We got the go ahead for an Eye Gaze eventually – in the week after Dad died. That meant my Dad died without being able to speak with us properly for months. We didn’t know his final wishes. We didn’t know how much pain he was in. He couldn’t tell us what he felt, or what he wanted, and this fact has haunted me ever since.
To mark the 3rd anniversary of his death, I would like to really focus on MND’s latest campaign, Champion the Charter. The campaign builds on the success of the Charter which was signed by over 33,000 individuals and was presented to Downing Street last summer. The campaign aims to get more councils adopting the charter, which aims to ensure that people with MND and their carers receive the right care, in the right place, at the right time, live the highest quality of life possible and achieve dignity in death.

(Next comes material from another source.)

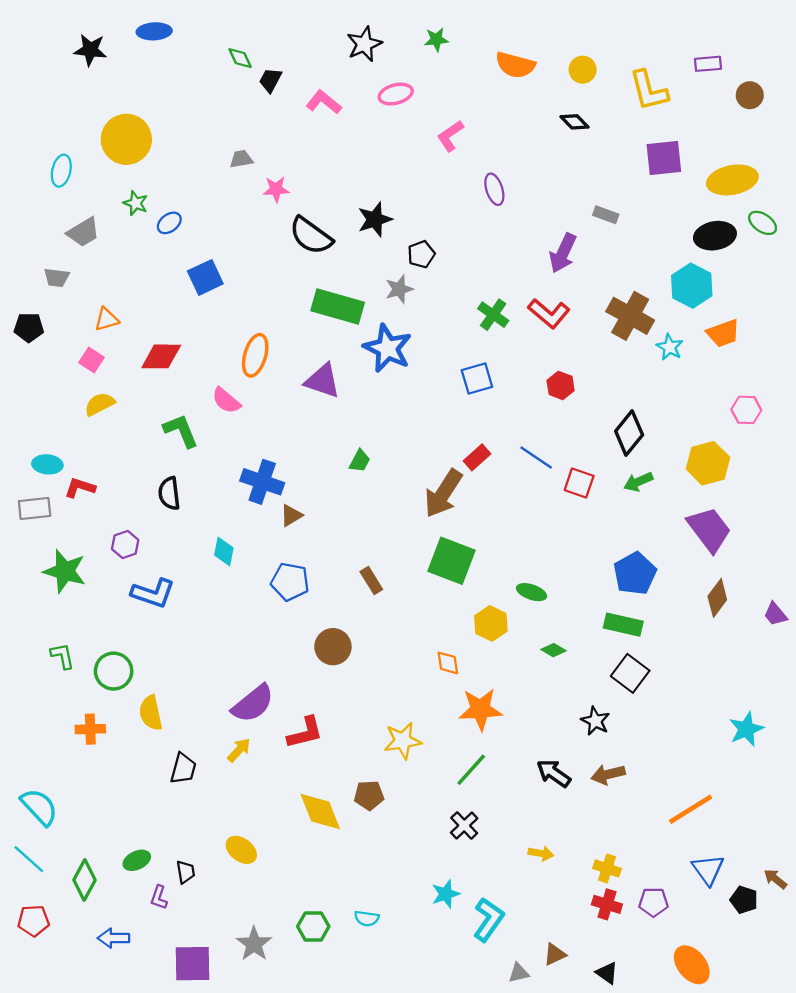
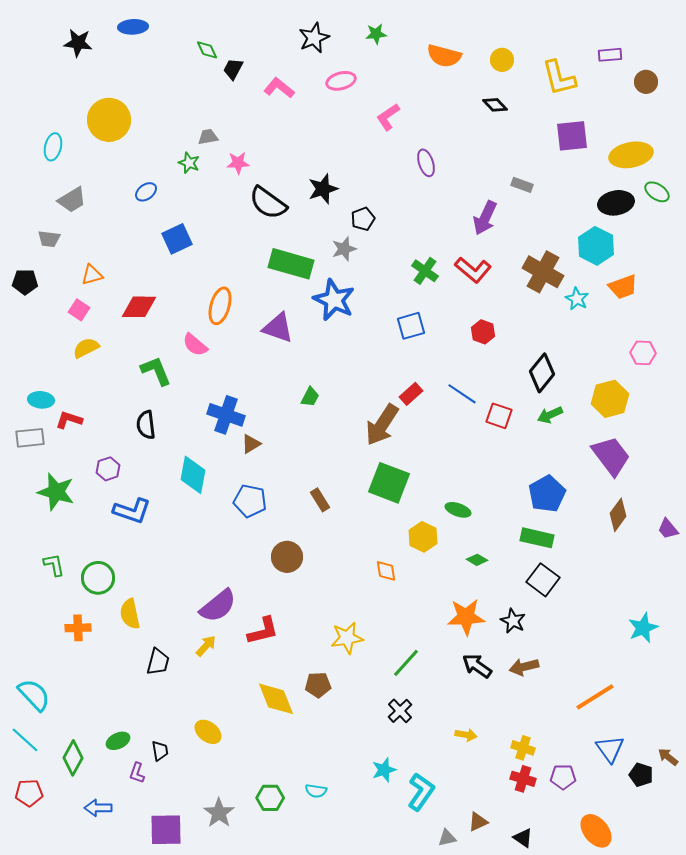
green star: (136, 203) -> (189, 163), moved
cyan diamond: (224, 551) -> (193, 475), size x1.5
orange star: (480, 709) -> (466, 617), moved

The progress made in the last 3 years has been phenomenal, and it is highly likely that if my Dad was around today and needing an Eye Gaze, he may well have received one before his death – I cannot explain how incredible that would have been.
Please, please take 5 minutes to drop an email to your local councillor about the Charter. It’s so easy, as the MND Association have set out all you need here including email templates and other materials.
It would be a fantastic legacy for all those who have died from MND without the right care and equipment, to ensure that others don’t suffer this indignity in the future. Please get in touch if you have any questions and I can point you in the right direction.
Missing you every day, Dad, but particularly today. I’ll have a Crabbies for you later on!